** Data for the task follows **

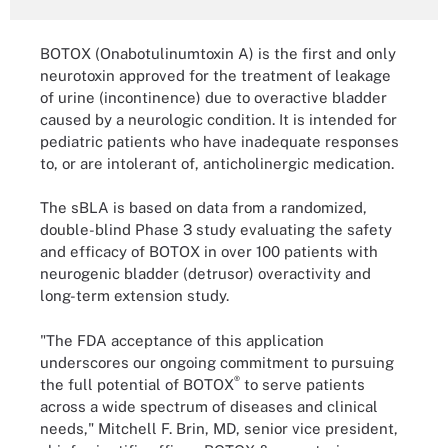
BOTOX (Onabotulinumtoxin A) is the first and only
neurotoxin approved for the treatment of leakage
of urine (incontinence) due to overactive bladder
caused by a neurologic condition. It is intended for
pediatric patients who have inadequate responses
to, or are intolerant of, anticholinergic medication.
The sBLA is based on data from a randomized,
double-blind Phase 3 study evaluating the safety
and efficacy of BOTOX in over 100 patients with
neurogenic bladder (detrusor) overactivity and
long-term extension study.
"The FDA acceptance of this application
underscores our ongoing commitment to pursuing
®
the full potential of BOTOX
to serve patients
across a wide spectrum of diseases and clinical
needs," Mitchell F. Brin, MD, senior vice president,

** End of Data for the task **
** Data for the task follows **

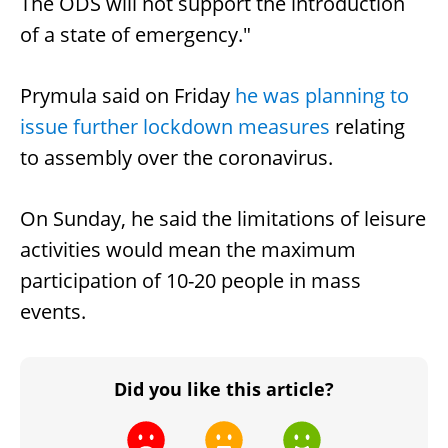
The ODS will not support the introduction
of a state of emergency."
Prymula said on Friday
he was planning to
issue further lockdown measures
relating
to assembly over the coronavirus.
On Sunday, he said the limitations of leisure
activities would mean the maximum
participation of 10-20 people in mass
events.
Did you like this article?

** End of Data for the task **

Would you print exactly, and only, the lines of the data above from the line with "BOTOX (Onabotulinumtoxin A)" through the line with "to, or are intolerant", inclusive?

BOTOX (Onabotulinumtoxin A) is the first and only
neurotoxin approved for the treatment of leakage
of urine (incontinence) due to overactive bladder
caused by a neurologic condition. It is intended for
pediatric patients who have inadequate responses
to, or are intolerant of, anticholinergic medication.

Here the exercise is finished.